++++ GIVEN INFORMATION
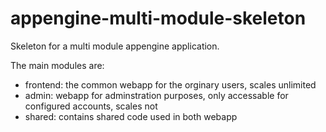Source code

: appengine-multi-module-skeleton
===============================

Skeleton for a multi module appengine application. 

The main modules are: 
- frontend: the common webapp for the orginary users, scales unlimited
- admin: webapp for adminstration purposes, only accessable for configured accounts, scales not
- shared: contains shared code used in both webapp 

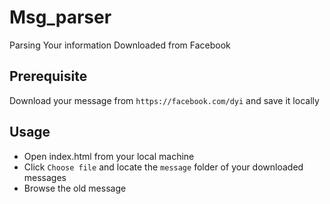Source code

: # Msg_parser
Parsing Your information Downloaded from Facebook

## Prerequisite
Download your message from `https://facebook.com/dyi` and save it locally

## Usage
- Open index.html from your local machine
- Click `Choose file` and locate the `message` folder of your downloaded messages
- Browse the old message
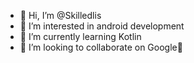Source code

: - 👋 Hi, I’m @Skilledlis
- 👀 I’m interested in android development
- 🌱 I’m currently learning Kotlin
- 💞️ I’m looking to collaborate on Google👀

<!---
Skilledlis/Skilledlis is a ✨ special ✨ repository because its `README.md` (this file) appears on your GitHub profile.
You can click the Preview link to take a look at your changes.
--->
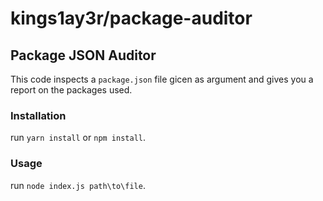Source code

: # kings1ay3r/package-auditor
## Package JSON Auditor

This code inspects a `package.json` file gicen as argument and gives you a report on the packages used.
### Installation

run `yarn install` or `npm install`.

### Usage
run `node index.js path\to\file`.
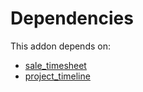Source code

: # Dependencies

This addon depends on:

- [sale_timesheet](https://github.com/bringout/oca-ocb-sale/tree/d85ae419535f3bb204d666806d83849c7cf0b3b0/odoo-bringout-oca-ocb-sale_timesheet)
- [project_timeline](https://github.com/bringout/oca-workflow-process)
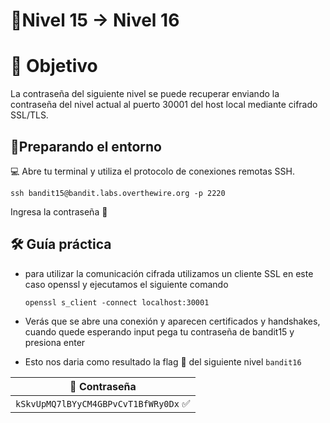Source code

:# 🧩Nivel 15 → Nivel 16

# 🎯 Objetivo

La contraseña del siguiente nivel se puede recuperar enviando la contraseña del nivel actual al puerto 30001 del host local mediante cifrado SSL/TLS.

## 🧭Preparando el entorno

💻 Abre tu terminal y utiliza el protocolo de conexiones remotas SSH.

`ssh bandit15@bandit.labs.overthewire.org -p 2220`

Ingresa la contraseña 🚩

## 🛠️ Guía práctica

- para utilizar la comunicación cifrada utilizamos un cliente SSL en este caso openssl y ejecutamos el siguiente comando
    
    `openssl s_client -connect localhost:30001`
    
- Verás que se abre una conexión y aparecen certificados y handshakes, cuando quede esperando input pega tu contraseña de bandit15 y presiona enter
- Esto nos daria como resultado la flag 🚩 del siguiente nivel `bandit16`

<div align="center">

| 🔐 Contraseña |
|:-------------:|
| `kSkvUpMQ7lBYyCM4GBPvCvT1BfWRy0Dx` ✅ |

</div>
++++++++
WORK ITEM: Transcribe every line of source text in the listing above without any changes, and omit the pictures from your transcription.

EXERCISE ANSWER:
Source code

: appengine-multi-module-skeleton
===============================

Skeleton for a multi module appengine application. 

The main modules are: 
- frontend: the common webapp for the orginary users, scales unlimited
- admin: webapp for adminstration purposes, only accessable for configured accounts, scales not
- shared: contains shared code used in both webapp 

Source code

: # Msg_parser
Parsing Your information Downloaded from Facebook

## Prerequisite
Download your message from `https://facebook.com/dyi` and save it locally

## Usage
- Open index.html from your local machine
- Click `Choose file` and locate the `message` folder of your downloaded messages
- Browse the old message
Source code

: - 👋 Hi, I’m @Skilledlis
- 👀 I’m interested in android development
- 🌱 I’m currently learning Kotlin
- 💞️ I’m looking to collaborate on Google👀

<!---
Skilledlis/Skilledlis is a ✨ special ✨ repository because its `README.md` (this file) appears on your GitHub profile.
You can click the Preview link to take a look at your changes.
--->
Source code

: # kings1ay3r/package-auditor
## Package JSON Auditor

This code inspects a `package.json` file gicen as argument and gives you a report on the packages used.
### Installation

run `yarn install` or `npm install`.

### Usage
run `node index.js path\to\file`.
Source code

: # Dependencies

This addon depends on:

- [sale_timesheet](https://github.com/bringout/oca-ocb-sale/tree/d85ae419535f3bb204d666806d83849c7cf0b3b0/odoo-bringout-oca-ocb-sale_timesheet)
- [project_timeline](https://github.com/bringout/oca-workflow-process)
Source code

:# 🧩Nivel 15 → Nivel 16

# 🎯 Objetivo

La contraseña del siguiente nivel se puede recuperar enviando la contraseña del nivel actual al puerto 30001 del host local mediante cifrado SSL/TLS.

## 🧭Preparando el entorno

💻 Abre tu terminal y utiliza el protocolo de conexiones remotas SSH.

`ssh bandit15@bandit.labs.overthewire.org -p 2220`

Ingresa la contraseña 🚩

## 🛠️ Guía práctica

- para utilizar la comunicación cifrada utilizamos un cliente SSL en este caso openssl y ejecutamos el siguiente comando
    
    `openssl s_client -connect localhost:30001`
    
- Verás que se abre una conexión y aparecen certificados y handshakes, cuando quede esperando input pega tu contraseña de bandit15 y presiona enter
- Esto nos daria como resultado la flag 🚩 del siguiente nivel `bandit16`

<div align="center">

| 🔐 Contraseña |
|:-------------:|
| `kSkvUpMQ7lBYyCM4GBPvCvT1BfWRy0Dx` ✅ |

</div>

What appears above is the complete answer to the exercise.